No. In the event something else around the stove catches fire you don't want a direct line from your propane tank involved. You could get by with that depending on the stove and pipe. If an insurance inspector gets assigned to look at your home, that will go on the report to the underwriter along with pictures. If you're lucky you'll get a call from your agent to have the line changed. If you're unlucky the company will just cancel your policy.

If you have a mortgage it could get more interesting. Insurance companies have access to a non-public database. I'm not sure that the reason for cancellations are included. I know claims are. 

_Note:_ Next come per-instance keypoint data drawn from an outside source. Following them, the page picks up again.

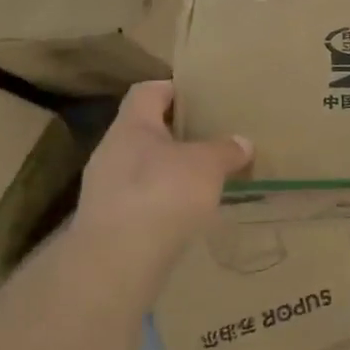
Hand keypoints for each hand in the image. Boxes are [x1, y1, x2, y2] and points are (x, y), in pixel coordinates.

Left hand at [69, 81, 250, 285]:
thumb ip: (225, 150)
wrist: (118, 260)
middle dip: (177, 135)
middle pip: (146, 131)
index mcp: (132, 125)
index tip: (200, 96)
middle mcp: (112, 151)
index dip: (173, 89)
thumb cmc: (163, 193)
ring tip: (205, 180)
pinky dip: (164, 203)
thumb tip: (242, 142)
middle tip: (212, 139)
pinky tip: (187, 215)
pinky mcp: (110, 223)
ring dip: (170, 172)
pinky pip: (142, 201)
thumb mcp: (207, 165)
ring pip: (144, 168)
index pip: (148, 91)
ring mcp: (106, 189)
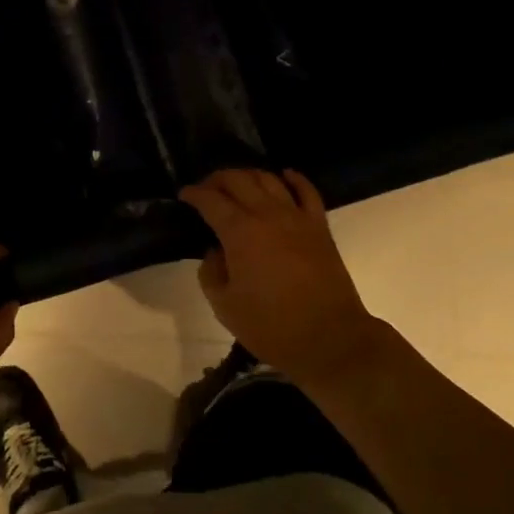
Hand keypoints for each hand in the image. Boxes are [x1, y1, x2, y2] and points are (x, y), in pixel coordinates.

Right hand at [179, 169, 383, 386]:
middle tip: (207, 188)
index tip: (184, 195)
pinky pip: (307, 191)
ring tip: (238, 183)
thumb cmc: (272, 326)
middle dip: (217, 179)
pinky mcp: (319, 226)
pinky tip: (284, 175)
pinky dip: (294, 178)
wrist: (330, 338)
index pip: (211, 200)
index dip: (194, 193)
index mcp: (239, 232)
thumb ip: (211, 272)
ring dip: (249, 175)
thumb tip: (214, 251)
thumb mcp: (225, 306)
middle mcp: (267, 214)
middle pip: (238, 180)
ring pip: (269, 179)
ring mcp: (296, 217)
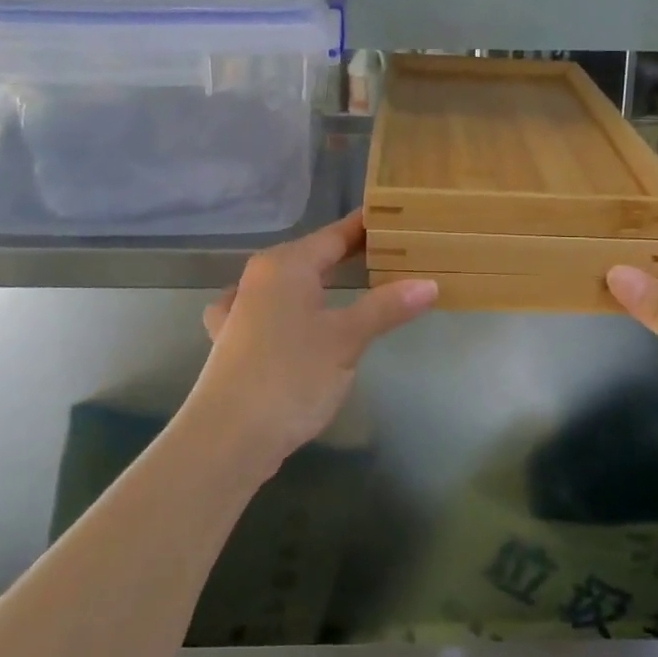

Best to have the line rerouted.


----------



## Harry Chickpea (Dec 19, 2008)

There are of course gas fireplace logs, so the presence of a pipe near a flame or hot area is not in and of itself a concern. I would be concerned if it were plastic (low melting point) and I would be concerned that proper clearances for the woodstove pipe and thimble were followed. Generally, clearance from the closest part of a flue on a woodburner to any combustible material *must be a minimum of 18" *If the pipe is 14" away that violates the code on the wood burning appliance, but apparently not on gas lines. This is as close as code gets to addressing the issue:


*404.3 Prohibited locations.* _Piping_ shall not be installed in or through a ducted supply, return or exhaust, or a clothes chute, chimney or gas vent, dumbwaiter or elevator shaft. _Piping_ installed downstream of the _point of delivery_ shall not extend through any townhouse unit other than the unit served by such _piping._
*404.4 Piping in solid partitions and walls.* Concealed _piping_ shall not be located in solid partitions and solid walls, unless installed in a chase or casing.
*404.5 Piping in concealed locations.* Portions of a _piping_ system installed in concealed locations shall not have unions, tubing fittings, right and left couplings, bushings, compression couplings and swing joints made by combinations of fittings.


I would inspect and likely demand an installation that didn't violate the code on the woodburner. If the piping was copper and there other more pressing violations, it would be a bit further down on the priority list.


----------